En 1998 se constituyó en el Congreso de Estados Unidos la Comisión Asesora de Instituciones Financieras Internacionales (Comisión Meltzer) formada por seis miembros elegidos por el Partido Republicano y cinco por el Demócrata. Nada sospechosa, pues. Entre otras cosas, concluyó que «la transformación del FMI en una fuente de préstamos condicionados de largo plazo ha empobrecido a las naciones dependientes del FMI de modo creciente … (sus programas) no aseguraron el progreso económico. Han socavado la soberanía nacional y a menudo impedido el desarrollo de instituciones democráticas responsables que corrigieran sus propios errores y adecuaran los cambios a las condiciones externas”.
Se calcula que los planes del Fondo han hecho caer casi un 25% los ingresos de los países africanos, y se constata que han aumentado miserablemente la deuda externa de los pobres y que han provocado un claro empeoramiento de sus servicios de salud y educativos y, en general, de toda la protección social. El FMI obliga, por ejemplo, a suprimir las ayudas públicas a los alimentos básicos, al agua o a la electricidad.
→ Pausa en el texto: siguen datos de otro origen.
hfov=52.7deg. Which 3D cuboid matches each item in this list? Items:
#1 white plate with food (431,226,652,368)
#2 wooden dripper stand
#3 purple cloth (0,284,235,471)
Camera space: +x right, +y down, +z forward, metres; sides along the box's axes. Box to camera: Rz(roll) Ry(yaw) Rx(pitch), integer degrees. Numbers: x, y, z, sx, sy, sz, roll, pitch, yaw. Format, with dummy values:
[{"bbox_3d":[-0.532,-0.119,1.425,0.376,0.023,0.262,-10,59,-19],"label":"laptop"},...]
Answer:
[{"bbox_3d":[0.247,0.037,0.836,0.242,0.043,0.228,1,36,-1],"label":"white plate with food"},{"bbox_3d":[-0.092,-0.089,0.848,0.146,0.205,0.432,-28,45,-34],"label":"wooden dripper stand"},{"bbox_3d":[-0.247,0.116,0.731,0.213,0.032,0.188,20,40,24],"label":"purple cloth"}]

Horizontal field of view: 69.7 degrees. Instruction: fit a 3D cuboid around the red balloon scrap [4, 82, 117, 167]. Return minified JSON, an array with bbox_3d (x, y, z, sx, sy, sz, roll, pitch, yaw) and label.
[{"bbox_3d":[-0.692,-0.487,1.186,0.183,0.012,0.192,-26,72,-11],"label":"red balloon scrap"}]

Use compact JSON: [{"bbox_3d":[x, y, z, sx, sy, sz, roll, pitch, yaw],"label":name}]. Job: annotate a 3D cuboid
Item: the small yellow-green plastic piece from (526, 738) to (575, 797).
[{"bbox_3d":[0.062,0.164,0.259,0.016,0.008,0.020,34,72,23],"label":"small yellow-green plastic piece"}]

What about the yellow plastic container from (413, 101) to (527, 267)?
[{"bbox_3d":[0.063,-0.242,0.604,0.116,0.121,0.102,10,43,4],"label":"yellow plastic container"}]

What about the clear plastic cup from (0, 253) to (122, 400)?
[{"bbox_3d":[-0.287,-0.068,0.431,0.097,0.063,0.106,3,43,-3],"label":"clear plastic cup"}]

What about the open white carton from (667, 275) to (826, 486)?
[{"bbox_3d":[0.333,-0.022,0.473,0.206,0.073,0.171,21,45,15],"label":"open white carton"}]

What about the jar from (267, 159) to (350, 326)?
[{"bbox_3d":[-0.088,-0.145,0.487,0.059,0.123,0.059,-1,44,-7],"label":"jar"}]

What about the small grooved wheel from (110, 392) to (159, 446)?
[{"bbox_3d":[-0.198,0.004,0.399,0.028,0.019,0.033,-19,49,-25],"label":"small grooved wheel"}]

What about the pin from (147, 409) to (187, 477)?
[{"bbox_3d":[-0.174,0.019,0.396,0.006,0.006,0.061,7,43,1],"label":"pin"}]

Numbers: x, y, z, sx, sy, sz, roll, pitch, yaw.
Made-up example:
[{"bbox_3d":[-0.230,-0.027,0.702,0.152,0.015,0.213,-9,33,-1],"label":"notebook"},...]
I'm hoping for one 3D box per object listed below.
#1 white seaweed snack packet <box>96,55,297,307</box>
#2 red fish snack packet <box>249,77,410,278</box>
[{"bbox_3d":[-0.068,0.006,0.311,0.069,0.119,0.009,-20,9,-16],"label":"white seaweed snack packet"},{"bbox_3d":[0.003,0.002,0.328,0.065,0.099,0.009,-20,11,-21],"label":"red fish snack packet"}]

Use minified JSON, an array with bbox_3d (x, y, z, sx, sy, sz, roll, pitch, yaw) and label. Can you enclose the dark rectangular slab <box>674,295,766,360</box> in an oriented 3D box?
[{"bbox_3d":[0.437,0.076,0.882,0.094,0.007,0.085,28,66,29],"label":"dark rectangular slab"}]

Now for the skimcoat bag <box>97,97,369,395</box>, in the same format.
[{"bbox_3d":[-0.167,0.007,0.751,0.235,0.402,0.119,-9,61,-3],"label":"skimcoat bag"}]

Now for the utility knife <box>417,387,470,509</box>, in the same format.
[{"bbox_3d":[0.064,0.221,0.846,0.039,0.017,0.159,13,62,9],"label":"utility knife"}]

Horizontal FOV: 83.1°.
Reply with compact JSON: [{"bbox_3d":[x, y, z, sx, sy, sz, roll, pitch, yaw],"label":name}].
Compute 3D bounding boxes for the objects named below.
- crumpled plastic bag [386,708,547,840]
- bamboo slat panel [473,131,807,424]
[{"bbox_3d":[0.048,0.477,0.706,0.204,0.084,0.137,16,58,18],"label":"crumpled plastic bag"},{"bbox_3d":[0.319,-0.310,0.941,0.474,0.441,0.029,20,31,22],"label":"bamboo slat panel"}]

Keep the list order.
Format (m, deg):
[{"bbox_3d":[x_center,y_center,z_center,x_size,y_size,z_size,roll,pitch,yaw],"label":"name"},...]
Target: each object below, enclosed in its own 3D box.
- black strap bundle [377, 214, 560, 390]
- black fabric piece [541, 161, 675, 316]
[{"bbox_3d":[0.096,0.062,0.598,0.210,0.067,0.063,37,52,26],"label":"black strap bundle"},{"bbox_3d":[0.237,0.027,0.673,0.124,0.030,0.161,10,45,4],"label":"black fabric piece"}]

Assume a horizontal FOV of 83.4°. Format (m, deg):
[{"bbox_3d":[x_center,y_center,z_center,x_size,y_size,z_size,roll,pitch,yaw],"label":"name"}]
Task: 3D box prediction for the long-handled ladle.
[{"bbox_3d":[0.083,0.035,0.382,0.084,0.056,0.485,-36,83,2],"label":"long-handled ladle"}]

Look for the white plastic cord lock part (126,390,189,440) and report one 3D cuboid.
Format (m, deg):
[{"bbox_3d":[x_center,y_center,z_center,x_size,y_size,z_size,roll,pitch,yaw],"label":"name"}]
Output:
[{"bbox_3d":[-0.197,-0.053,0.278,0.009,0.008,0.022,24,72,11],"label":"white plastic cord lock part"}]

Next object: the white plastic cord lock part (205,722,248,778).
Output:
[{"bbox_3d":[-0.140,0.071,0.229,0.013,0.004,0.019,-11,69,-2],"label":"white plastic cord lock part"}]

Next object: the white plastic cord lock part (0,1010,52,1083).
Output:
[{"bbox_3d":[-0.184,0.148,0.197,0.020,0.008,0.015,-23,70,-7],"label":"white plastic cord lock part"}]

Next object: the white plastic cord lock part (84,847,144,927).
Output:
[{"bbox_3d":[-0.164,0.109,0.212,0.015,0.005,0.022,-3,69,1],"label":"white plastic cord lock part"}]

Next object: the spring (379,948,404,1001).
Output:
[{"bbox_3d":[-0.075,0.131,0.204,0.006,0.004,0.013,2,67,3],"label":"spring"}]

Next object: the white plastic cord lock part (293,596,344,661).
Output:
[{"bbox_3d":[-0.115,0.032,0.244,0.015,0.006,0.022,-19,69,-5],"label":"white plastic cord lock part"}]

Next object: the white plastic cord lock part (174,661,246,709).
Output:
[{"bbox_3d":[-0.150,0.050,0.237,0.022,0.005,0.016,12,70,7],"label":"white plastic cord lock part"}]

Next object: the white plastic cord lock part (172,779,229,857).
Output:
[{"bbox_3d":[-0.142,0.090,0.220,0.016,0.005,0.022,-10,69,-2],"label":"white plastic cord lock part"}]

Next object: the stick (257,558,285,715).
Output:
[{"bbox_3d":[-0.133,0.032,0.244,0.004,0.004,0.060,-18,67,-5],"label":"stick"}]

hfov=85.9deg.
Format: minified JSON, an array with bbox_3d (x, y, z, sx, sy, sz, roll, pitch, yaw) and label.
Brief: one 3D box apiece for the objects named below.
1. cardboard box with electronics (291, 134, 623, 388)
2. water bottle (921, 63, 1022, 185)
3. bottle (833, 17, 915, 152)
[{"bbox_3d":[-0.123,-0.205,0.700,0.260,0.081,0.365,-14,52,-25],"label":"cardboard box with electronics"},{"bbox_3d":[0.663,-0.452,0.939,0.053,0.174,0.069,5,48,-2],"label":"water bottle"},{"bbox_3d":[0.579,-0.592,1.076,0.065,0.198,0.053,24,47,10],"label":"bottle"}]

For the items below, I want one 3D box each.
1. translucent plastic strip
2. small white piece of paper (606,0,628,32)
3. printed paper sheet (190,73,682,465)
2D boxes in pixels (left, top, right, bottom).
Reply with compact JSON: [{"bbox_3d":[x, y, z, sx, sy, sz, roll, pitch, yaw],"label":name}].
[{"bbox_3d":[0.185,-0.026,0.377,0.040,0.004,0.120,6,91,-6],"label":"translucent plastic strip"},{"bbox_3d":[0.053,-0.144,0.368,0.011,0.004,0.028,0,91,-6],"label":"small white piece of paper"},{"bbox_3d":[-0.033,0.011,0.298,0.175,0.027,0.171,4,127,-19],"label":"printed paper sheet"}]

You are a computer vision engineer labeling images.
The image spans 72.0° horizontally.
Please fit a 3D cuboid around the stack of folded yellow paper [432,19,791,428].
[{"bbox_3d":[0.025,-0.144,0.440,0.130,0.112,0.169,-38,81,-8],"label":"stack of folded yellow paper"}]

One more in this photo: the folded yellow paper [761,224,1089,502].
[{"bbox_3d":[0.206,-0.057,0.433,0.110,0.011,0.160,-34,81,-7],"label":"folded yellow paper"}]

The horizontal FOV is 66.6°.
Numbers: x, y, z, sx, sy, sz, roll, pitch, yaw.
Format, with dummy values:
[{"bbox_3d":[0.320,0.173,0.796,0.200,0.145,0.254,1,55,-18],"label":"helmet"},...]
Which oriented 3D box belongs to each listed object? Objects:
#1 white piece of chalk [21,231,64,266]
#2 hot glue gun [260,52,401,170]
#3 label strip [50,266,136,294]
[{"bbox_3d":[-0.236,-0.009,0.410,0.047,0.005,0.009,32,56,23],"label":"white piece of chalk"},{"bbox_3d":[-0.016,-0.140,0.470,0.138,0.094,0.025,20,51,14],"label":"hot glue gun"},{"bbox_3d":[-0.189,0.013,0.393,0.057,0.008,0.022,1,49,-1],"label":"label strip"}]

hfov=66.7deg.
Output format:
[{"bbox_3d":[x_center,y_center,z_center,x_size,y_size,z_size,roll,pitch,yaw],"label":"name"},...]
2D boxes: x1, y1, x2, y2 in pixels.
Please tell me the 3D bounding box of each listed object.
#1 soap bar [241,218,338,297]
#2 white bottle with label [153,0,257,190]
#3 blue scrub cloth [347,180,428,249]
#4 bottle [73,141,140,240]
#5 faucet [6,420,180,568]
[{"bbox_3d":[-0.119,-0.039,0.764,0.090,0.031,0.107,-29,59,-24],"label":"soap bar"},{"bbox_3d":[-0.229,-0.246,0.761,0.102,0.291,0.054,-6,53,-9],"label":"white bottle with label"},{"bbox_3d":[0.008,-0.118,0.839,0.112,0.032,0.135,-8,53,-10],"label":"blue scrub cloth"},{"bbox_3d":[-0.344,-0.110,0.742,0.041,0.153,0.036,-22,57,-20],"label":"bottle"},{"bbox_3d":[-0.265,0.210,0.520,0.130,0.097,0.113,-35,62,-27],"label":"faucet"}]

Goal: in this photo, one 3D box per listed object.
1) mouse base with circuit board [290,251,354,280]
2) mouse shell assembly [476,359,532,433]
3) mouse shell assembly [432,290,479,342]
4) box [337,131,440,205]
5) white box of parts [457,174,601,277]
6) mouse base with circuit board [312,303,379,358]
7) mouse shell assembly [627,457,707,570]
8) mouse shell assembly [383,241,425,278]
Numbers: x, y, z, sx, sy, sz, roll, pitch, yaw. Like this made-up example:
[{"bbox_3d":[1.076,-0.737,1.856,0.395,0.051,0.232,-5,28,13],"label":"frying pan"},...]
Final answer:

La consecuencia no puede ser otra que mucha más pobreza y muerte.
Dice Stiglitz que cuando un país cae en desgracia y el Fondo acude a él «se aprovecha y le exprime hasta la última gota de sangre». Naturalmente, en favor de los mas ricos.
Francamente, no me alegro de que un español sea ahora el llamado para seguir haciendo todo esto. Es más, no quiero ni preguntarme por los méritos políticos que ha tenido que hacer para que le confíen ese trabajo.